La stesura è il momento in cui anni di pratica e giorni di lievitazione si giocano in pochi secondi. È l’unica fase davvero irreversibile: se sbagli, non si torna indietro — il panetto asciugato con la farina non si può più richiudere senza compromettere la maglia glutinica e i tempi di riposo. Per questo vale la pena capirla a fondo, andando a guardare come la affrontano i grandi pizzaioli napoletani.

Prima di stendere, bisogna accertarsi che il panetto sia davvero pronto. Il segnale è semplice: premendo un dito sulla superficie, l’impronta deve restare senza rimbalzo elastico. Se l’impasto si ritira, occorre aspettare ancora. Forzare un impasto ancora teso significa rovinare il glutine senza ottenere nulla. Un impasto ben lievitato, estensibile e asciutto si allarga quasi da solo — lo si vede chiaramente nei video dei grandi pizzaioli, dove bastano tre o quattro movimenti per raggiungere il diametro desiderato.

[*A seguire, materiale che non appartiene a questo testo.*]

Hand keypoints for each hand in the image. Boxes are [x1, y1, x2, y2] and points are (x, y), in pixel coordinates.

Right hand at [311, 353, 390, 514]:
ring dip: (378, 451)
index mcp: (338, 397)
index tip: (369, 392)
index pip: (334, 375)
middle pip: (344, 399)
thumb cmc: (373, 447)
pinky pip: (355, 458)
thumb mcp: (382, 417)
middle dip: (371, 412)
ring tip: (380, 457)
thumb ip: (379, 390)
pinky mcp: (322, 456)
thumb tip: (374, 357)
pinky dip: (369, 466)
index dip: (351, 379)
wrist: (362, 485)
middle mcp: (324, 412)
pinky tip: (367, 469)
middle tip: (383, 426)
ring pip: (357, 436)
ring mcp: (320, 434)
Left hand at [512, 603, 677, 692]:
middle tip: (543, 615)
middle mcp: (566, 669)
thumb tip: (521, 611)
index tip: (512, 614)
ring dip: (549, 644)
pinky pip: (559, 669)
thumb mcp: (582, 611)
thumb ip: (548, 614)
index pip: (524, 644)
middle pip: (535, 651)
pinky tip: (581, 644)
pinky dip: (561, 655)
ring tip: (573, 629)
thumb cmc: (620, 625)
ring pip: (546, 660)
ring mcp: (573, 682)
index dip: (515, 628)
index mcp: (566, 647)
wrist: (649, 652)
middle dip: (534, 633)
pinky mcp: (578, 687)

Guardando pizzaioli come Franco Pepe, Enrico Porzio o Vincenzo Esposito, si nota che nessuno usa il mattarello — strumento che rende sì uniforme il centro, ma schiaccia i bordi e distrugge la cornice. Tutti lavorano con i polpastrelli o il palmo, spingendo i gas dal centro verso l’esterno per costruire il cornicione. Alcuni partono dall’alto e ruotano l’impasto, altri incrociano le mani e spingono verso l’esterno, altri ancora sfruttano la gravità sollevando il disco. La tecnica dello schiaffo — far volteggiare la pizza da una mano all’altra — non è solo spettacolo: serve ad allargare uniformemente un impasto molto idratato senza stressarlo. Anche i pizzaioli amatoriali possono ottenere ottimi risultati applicando questi principi con calma e senza fretta.

Un errore che si vede spesso è usare la stessa farina dell’impasto — quasi sempre una 00 — anche per spolverare il banco. La farina 00 è troppo fine: si attacca al disco, non si toglie con una semplice spolverata e in cottura brucia, alterando il sapore e sporcando il forno. La farina da stesura deve avere una granulometria più grossa, così da non raccogliere umidità e staccarsi facilmente. La semola rimacinata è una scelta diffusa, ma la farina di riso è ancora meglio: non sviluppa glutine, raccoglie pochissima umidità e si elimina con un gesto solo.
Ricorda sempre di rimuovere la farina in eccesso dal fondo del disco prima di condire e infornare. Se apri il panetto usando il bordo del banco, fai attenzione a non schiacciare il cornicione. E se durante la stesura compare un buchino — succede, anche ai bambini prodigio — niente panico: un piccolo pezzetto di impasto premuto con cura lo chiude senza lasciare traccia.
Quale tecnica di stesura hai provato finora, e qual è il tuo principale ostacolo?